▸ RECORDS TO PROCESS:

--- BEGIN ---

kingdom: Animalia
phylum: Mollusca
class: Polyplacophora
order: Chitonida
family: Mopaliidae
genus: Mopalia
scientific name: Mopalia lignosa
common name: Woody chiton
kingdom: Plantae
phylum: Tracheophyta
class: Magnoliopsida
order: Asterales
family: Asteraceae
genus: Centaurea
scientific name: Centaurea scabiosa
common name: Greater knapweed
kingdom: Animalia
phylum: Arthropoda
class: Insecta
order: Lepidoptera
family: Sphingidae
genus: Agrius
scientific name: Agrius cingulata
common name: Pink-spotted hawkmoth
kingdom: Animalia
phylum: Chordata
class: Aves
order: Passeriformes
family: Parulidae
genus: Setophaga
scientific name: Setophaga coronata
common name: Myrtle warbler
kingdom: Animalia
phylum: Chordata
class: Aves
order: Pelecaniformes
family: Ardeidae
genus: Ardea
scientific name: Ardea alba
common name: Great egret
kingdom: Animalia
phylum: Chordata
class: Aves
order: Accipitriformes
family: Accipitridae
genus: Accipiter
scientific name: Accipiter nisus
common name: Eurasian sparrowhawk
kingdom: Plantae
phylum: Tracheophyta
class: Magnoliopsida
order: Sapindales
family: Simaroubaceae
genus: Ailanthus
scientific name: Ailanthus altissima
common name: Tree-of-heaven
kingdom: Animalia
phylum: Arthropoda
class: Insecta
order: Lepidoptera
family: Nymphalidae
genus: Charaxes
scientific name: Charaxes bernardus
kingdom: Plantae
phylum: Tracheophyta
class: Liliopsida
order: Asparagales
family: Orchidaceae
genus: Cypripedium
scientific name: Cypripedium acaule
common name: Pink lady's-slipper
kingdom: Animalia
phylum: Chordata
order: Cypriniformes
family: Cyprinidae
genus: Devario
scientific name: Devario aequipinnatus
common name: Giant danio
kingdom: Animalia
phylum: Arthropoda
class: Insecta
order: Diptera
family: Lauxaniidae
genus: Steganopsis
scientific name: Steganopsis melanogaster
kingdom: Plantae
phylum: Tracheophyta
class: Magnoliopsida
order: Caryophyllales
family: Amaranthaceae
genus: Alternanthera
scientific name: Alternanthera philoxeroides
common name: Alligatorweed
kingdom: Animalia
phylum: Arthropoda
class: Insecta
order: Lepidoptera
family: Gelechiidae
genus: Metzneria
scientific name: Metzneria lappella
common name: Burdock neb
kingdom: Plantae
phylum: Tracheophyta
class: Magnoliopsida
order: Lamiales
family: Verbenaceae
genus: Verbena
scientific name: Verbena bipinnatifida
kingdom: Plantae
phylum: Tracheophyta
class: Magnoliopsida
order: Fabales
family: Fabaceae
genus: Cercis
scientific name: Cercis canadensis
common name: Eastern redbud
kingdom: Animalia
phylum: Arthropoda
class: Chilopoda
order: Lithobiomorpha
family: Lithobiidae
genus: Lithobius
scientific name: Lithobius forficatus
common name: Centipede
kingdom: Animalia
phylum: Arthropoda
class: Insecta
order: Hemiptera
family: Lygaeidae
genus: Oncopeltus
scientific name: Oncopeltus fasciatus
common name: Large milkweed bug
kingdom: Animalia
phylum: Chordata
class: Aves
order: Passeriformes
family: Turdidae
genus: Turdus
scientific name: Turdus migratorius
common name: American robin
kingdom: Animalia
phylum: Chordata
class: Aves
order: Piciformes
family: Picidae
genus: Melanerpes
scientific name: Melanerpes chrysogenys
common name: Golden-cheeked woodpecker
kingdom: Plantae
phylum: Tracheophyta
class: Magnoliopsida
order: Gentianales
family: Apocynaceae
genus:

--- END ---

▸ REQUIREMENT: Turn every line of the material above into a numbered list, leaving out any blank lines.

▸ IN RESPONSE:
1. kingdom: Animalia
2. phylum: Mollusca
3. class: Polyplacophora
4. order: Chitonida
5. family: Mopaliidae
6. genus: Mopalia
7. scientific name: Mopalia lignosa
8. common name: Woody chiton
9. kingdom: Plantae
10. phylum: Tracheophyta
11. class: Magnoliopsida
12. order: Asterales
13. family: Asteraceae
14. genus: Centaurea
15. scientific name: Centaurea scabiosa
16. common name: Greater knapweed
17. kingdom: Animalia
18. phylum: Arthropoda
19. class: Insecta
20. order: Lepidoptera
21. family: Sphingidae
22. genus: Agrius
23. scientific name: Agrius cingulata
24. common name: Pink-spotted hawkmoth
25. kingdom: Animalia
26. phylum: Chordata
27. class: Aves
28. order: Passeriformes
29. family: Parulidae
30. genus: Setophaga
31. scientific name: Setophaga coronata
32. common name: Myrtle warbler
33. kingdom: Animalia
34. phylum: Chordata
35. class: Aves
36. order: Pelecaniformes
37. family: Ardeidae
38. genus: Ardea
39. scientific name: Ardea alba
40. common name: Great egret
41. kingdom: Animalia
42. phylum: Chordata
43. class: Aves
44. order: Accipitriformes
45. family: Accipitridae
46. genus: Accipiter
47. scientific name: Accipiter nisus
48. common name: Eurasian sparrowhawk
49. kingdom: Plantae
50. phylum: Tracheophyta
51. class: Magnoliopsida
52. order: Sapindales
53. family: Simaroubaceae
54. genus: Ailanthus
55. scientific name: Ailanthus altissima
56. common name: Tree-of-heaven
57. kingdom: Animalia
58. phylum: Arthropoda
59. class: Insecta
60. order: Lepidoptera
61. family: Nymphalidae
62. genus: Charaxes
63. scientific name: Charaxes bernardus
64. kingdom: Plantae
65. phylum: Tracheophyta
66. class: Liliopsida
67. order: Asparagales
68. family: Orchidaceae
69. genus: Cypripedium
70. scientific name: Cypripedium acaule
71. common name: Pink lady's-slipper
72. kingdom: Animalia
73. phylum: Chordata
74. order: Cypriniformes
75. family: Cyprinidae
76. genus: Devario
77. scientific name: Devario aequipinnatus
78. common name: Giant danio
79. kingdom: Animalia
80. phylum: Arthropoda
81. class: Insecta
82. order: Diptera
83. family: Lauxaniidae
84. genus: Steganopsis
85. scientific name: Steganopsis melanogaster
86. kingdom: Plantae
87. phylum: Tracheophyta
88. class: Magnoliopsida
89. order: Caryophyllales
90. family: Amaranthaceae
91. genus: Alternanthera
92. scientific name: Alternanthera philoxeroides
93. common name: Alligatorweed
94. kingdom: Animalia
95. phylum: Arthropoda
96. class: Insecta
97. order: Lepidoptera
98. family: Gelechiidae
99. genus: Metzneria
100. scientific name: Metzneria lappella
101. common name: Burdock neb
102. kingdom: Plantae
103. phylum: Tracheophyta
104. class: Magnoliopsida
105. order: Lamiales
106. family: Verbenaceae
107. genus: Verbena
108. scientific name: Verbena bipinnatifida
109. kingdom: Plantae
110. phylum: Tracheophyta
111. class: Magnoliopsida
112. order: Fabales
113. family: Fabaceae
114. genus: Cercis
115. scientific name: Cercis canadensis
116. common name: Eastern redbud
117. kingdom: Animalia
118. phylum: Arthropoda
119. class: Chilopoda
120. order: Lithobiomorpha
121. family: Lithobiidae
122. genus: Lithobius
123. scientific name: Lithobius forficatus
124. common name: Centipede
125. kingdom: Animalia
126. phylum: Arthropoda
127. class: Insecta
128. order: Hemiptera
129. family: Lygaeidae
130. genus: Oncopeltus
131. scientific name: Oncopeltus fasciatus
132. common name: Large milkweed bug
133. kingdom: Animalia
134. phylum: Chordata
135. class: Aves
136. order: Passeriformes
137. family: Turdidae
138. genus: Turdus
139. scientific name: Turdus migratorius
140. common name: American robin
141. kingdom: Animalia
142. phylum: Chordata
143. class: Aves
144. order: Piciformes
145. family: Picidae
146. genus: Melanerpes
147. scientific name: Melanerpes chrysogenys
148. common name: Golden-cheeked woodpecker
149. kingdom: Plantae
150. phylum: Tracheophyta
151. class: Magnoliopsida
152. order: Gentianales
153. family: Apocynaceae
154. genus:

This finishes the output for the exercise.